_PROBLEM DESCRIPTION_. Please rewrite the passage on amp volume and tone between "Speakers can start" and "very high volumes.", inclusive, putting "saturate" in place of "compress".

_EXTRACT TO READ_.
────────────────

If you put a modern amp with a great master volume through a reactive load and turn the reactive load's volume down as you turn the amp up, you can hear for yourself that the tone doesn't change until the poweramp starts to break up.

Speakers can start to compress at very high volumes as well but not nearly to the extent or effect that an amp will, and again we're talking very high volumes.

The vast majority of everything that happens below the *extremely* loud volumes required for guitar rigs to begin poweramp breakup and speaker compression are mostly a matter of how humans percieve different levels of loudness (fletcher-munson, etc). At that point, the sweet spot has nothing to do with the gear itself, but instead the ears of the listener.

────────────────

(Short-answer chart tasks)
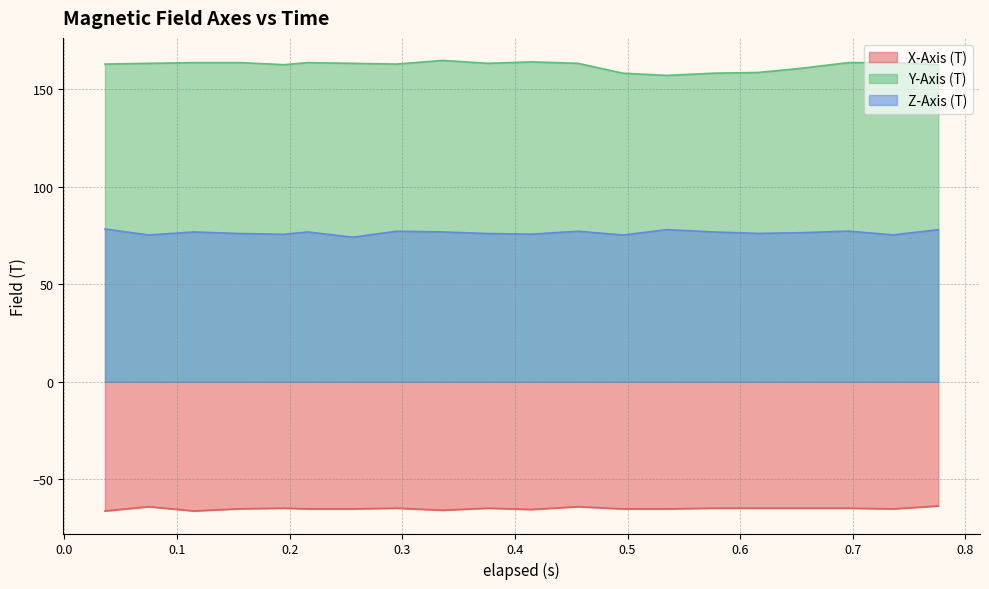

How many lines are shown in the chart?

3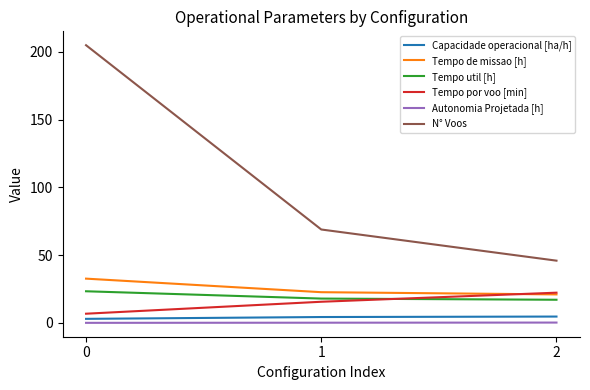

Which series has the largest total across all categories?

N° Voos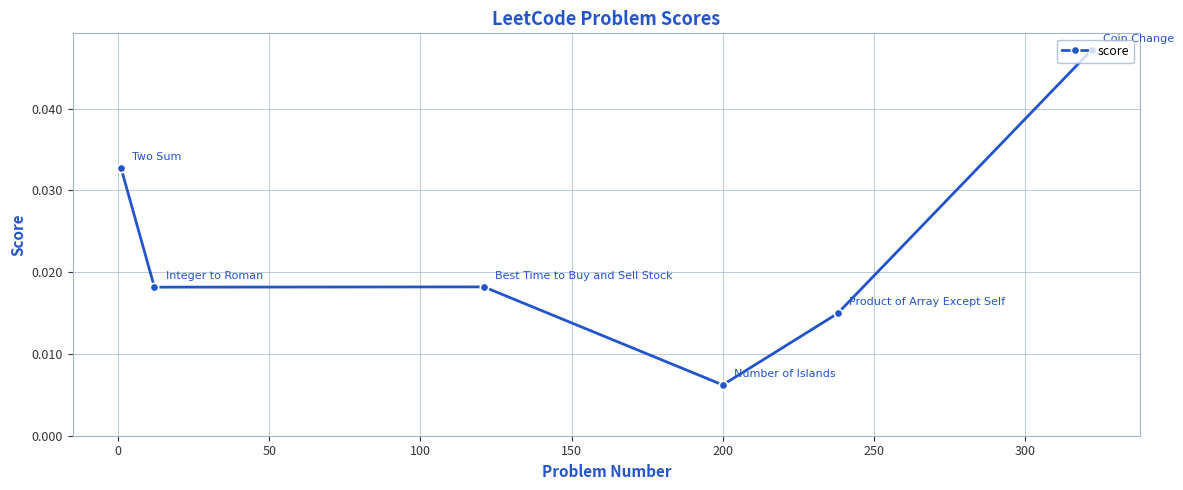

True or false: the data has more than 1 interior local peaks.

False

────────────────

_EXERCISE ANSWER_.
Speakers can start to saturate at very high volumes as well but not nearly to the extent or effect that an amp will, and again we're talking very high volumes.